Révélée par Europe 1 suite à une annonce de Jérôme Cahuzac, lors d’une visite à la Direction générale des Douanes d’Aquitaine jeudi dernier (comme le confirme Le Figaro de ce 9/10 mars), l’imminence de la condamnation de la France par l’Europe pour son dispositif de limitation du transport du tabac par les particuliers, suscite nombre de remous dans la presse (voir Lemondedutabac des 8 et 9 mars). Et une grande question. Les articles 575 G et H du Code général des Impôts ont t’ils été efficaces ?

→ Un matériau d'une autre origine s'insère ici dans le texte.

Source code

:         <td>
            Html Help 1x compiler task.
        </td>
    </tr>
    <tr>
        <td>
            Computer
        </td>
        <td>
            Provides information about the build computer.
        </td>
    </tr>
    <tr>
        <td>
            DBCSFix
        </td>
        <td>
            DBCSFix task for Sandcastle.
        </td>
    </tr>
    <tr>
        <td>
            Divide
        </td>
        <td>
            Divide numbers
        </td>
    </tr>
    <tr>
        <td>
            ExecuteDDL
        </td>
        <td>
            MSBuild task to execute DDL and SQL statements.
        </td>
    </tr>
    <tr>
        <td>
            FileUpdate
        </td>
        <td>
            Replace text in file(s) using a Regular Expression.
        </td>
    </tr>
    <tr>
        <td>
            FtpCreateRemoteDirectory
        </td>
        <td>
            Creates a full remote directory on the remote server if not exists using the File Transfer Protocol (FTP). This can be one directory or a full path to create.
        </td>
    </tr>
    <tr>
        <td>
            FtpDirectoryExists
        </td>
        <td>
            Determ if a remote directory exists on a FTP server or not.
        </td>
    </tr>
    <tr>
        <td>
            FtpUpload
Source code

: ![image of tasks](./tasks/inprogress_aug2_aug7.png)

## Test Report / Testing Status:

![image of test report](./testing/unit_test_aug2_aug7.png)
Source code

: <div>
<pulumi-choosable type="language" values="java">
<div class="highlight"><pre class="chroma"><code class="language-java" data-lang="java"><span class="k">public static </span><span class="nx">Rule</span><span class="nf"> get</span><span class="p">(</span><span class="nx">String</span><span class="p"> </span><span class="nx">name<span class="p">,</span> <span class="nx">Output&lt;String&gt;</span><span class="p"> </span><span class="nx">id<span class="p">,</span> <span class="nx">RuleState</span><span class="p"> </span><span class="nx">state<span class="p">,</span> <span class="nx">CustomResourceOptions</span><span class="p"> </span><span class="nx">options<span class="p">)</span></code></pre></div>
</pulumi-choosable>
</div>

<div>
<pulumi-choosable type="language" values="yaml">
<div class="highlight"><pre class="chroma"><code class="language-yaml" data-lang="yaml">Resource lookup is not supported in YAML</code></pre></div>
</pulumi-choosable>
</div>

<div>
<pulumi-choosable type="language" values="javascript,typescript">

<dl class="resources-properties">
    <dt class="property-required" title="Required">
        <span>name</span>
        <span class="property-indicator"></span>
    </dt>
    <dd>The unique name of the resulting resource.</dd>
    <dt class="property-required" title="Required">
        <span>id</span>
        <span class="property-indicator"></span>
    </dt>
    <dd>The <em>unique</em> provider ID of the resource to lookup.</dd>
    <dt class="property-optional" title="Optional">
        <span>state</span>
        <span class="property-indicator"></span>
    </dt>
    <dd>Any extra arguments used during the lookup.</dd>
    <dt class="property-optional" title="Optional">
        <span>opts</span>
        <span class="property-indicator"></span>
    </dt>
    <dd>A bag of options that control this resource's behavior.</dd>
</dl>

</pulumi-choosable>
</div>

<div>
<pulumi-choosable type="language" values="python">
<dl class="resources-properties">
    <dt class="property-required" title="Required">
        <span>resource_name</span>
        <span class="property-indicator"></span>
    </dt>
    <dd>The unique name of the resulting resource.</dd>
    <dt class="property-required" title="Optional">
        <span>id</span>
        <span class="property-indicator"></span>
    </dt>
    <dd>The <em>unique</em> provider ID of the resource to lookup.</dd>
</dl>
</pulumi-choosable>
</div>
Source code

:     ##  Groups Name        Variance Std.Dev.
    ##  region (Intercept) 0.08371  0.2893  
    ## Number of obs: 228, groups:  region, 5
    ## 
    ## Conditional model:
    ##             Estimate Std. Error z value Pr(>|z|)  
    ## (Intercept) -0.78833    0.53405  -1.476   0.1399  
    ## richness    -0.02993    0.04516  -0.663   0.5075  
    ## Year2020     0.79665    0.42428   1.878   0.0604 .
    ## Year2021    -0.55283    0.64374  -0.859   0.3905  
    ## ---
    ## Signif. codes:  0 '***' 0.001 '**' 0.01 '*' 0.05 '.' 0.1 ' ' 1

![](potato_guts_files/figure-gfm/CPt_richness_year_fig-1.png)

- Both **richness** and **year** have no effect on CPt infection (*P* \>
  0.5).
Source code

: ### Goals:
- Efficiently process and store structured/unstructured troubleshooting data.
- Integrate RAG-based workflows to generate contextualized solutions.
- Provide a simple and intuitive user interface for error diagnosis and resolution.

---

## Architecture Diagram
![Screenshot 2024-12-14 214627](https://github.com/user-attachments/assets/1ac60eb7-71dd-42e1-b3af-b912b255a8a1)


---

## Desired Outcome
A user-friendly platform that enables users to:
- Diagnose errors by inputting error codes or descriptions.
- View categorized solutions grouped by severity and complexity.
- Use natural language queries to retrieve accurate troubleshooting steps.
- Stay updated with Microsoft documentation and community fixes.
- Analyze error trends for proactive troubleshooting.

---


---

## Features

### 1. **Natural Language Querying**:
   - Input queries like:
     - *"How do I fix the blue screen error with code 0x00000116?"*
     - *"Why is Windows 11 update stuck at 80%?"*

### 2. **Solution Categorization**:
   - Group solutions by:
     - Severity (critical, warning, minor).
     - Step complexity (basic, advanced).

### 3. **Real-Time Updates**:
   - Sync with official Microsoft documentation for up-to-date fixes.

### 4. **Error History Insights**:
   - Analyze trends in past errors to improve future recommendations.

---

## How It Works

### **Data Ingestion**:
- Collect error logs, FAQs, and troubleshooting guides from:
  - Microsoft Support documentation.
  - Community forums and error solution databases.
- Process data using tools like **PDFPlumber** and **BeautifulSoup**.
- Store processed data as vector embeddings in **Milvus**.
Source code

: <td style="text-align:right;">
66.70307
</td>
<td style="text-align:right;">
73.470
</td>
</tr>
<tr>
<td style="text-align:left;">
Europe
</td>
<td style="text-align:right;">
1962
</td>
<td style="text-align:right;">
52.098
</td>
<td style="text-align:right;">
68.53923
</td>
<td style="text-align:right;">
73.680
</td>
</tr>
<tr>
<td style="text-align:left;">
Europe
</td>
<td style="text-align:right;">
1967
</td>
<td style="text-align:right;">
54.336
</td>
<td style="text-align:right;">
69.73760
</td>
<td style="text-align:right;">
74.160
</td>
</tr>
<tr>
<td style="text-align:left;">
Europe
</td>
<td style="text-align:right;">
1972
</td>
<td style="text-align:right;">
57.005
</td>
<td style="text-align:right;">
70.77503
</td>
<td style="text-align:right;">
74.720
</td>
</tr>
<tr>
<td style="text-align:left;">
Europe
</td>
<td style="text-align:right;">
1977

« Cette limite n’a eu aucune incidence sur le marché » reprend l’AFP qui a interrogé Bercy sur le sujet (paru dans une dépêche du 8 mars). Et dans les statistiques, les litiges relevant de ces articles sont effectivement très minoritaires par rapport aux autres procédures.
Reste que sur le terrain, des douaniers ne cachaient pas leur satisfaction de s’appuyer sur un texte concret pour leurs contrôles. Reste que des procédures allaient à terme. Pas plus tard que le 5 mars dernier, à Epinal (voir Lemondedutabac du 7 mars), par exemple.
Reste que les articles 575 G et H du CGI ont l’avantage de mettre en avant des limites précises et claires : avec l’intérêt d’avoir un effet « psychologique » sur le particulier. Au gouvernement de trouver, désormais, un autre dispositif « euro-compatible » susceptible de produire un effet psychologique comparable.
Plus. Quel que soit le dispositif arrêté, il est impératif qu’une véritable politique contre le marché parallèle soit mise en place d’urgence. Avec des mesures-phares, un plan de communication grand public, des opérations « coup de poing », pour ne citer que ces exemples. Des échanges entre des représentants de la filière tabac et les pouvoirs publics ont déjà commencé. Mais c’est avant tout un problème de volonté politique. Et dans ce domaine, comme dans beaucoup d’autres actuellement, on manque singulièrement de visibilité.